As the Minnesota Lynx blew out the Connecticut Sun in Game 5 of the WNBA semifinals Tuesday, they looked like they had spent years gelling together. They were the better team on both ends of the floor. Part of that can be chalked up to the simple existence of Napheesa Collier, who put up her third consecutive game of at least 25 points and 10 rebounds, a WNBA postseason record, and could probably turn a quartet of traffic cones into a sound basketball team.
But the Lynx have been a treat to watch precisely because they're not a one-woman show. Instead, they are insistent on a harmonious style of hoop, heavy on ball movement. Watching them skate past the Sun, 88-77, and rejoice with the traditional post-victory Electric Slide, it was hard to believe a team this cohesive was still so new: Only five players on this Lynx team returned from the roster last season, and of those five, only three have meaningfully figured in this playoff run. This team was assembled in free agency and on the trading block by Cheryl Reeve and her double-duty as head coach and president of basketball ops. Tuesday's elimination game was specifically a showcase for the Lynx's most critical offseason signing: veteran guard Courtney Williams, who had 24 points, seven assists, and five rebounds.
Williams plays an extremely taxing brand of basketball without ever actually appearing taxed. She's frisky and relentless at all times; she draws the eye just as forcefully when she's tormenting an opposing ball-handler as when catapulting herself into the lane. As much as Collier is the backbone of this team, it's the aggression of Williams that creates many of the initial advantages for them, both in transition and the half-court. Once she's punched a hole in the defense, any number of auspicious things could happen. When Williams gets two feet in the paint, she can choose her own adventure: swing-swing, corner three from one of their many shooters; hit the rolling Collier for a smooth layup; or a sneaky finish at the rim herself.
Williams's energy was matched only by that of her dad, sitting courtside but more often standing. “Where the rest of the dads at?” Donald Williams asked SB Nation's Noa Dalzell. “How can you miss this type of euphoria?”
In the first half of Game 5, Williams took the scoring duties into her own hands, going 6-of-6 from the field and helping establish the Lynx's lead that proved unassailable. Coming back in the third quarter, Williams began forcing the issue a little bit, and the ball stuck in her hands more than Reeve liked, but after some time on the bench, the guard got back to her usual ways and kept the flow going for the Lynx in the final stretch.
Williams had played for four different WNBA teams—including two separate stints with the opposing Sun—before she arrived in Minnesota, a team that had just failed its 2023 tank job so badly that it stumbled into a playoff appearance. Minnesota clearly just needed a sound surrounding cast as Collier rounded into an MVP-caliber player. Williams offered a burst of athleticism, some of the best mid-range shooting in the league—the only other player to make 100 mid-range shots in the regular season was league MVP A'ja Wilson, and Williams matched her in efficiency—and a capable partner in the pick-and-roll game with Collier, an action that proved especially potent because the Lynx enjoyed the league's best spacing.

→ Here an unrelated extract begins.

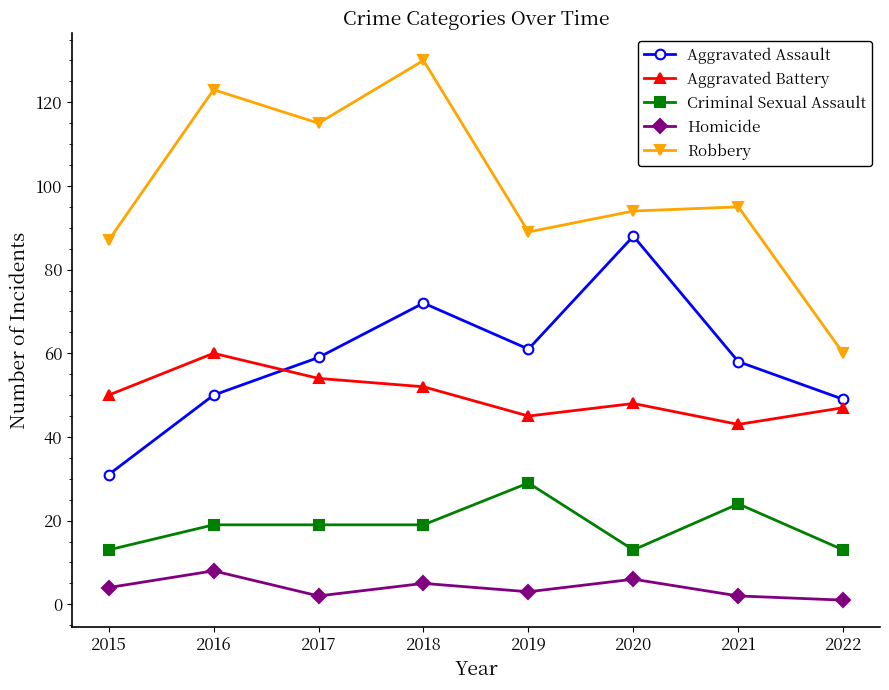

Which series has the largest total across all categories?

Robbery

ESPN analyst Chiney Ogwumike, who had played alongside Williams on the Sun early in her career, pointed out just how much the guard has developed her game over the course of her nine seasons. When she got to the league, Williams was an off-guard who focused on pouring in the points with one-dribble pull-ups. Now, she was playing the point and orchestrating an offense well enough to make the WNBA Finals.
Even the woman responsible for signing Williams, who won both Coach of the Year and Executive of the Year honors this season, didn't expect it to work out quite this well. "I'm blessed. I don't know if I really knew what we were getting. The basketball player for sure, I'd watched for years," Reeve said after the game. "But I don't know if I knew exactly what we were getting."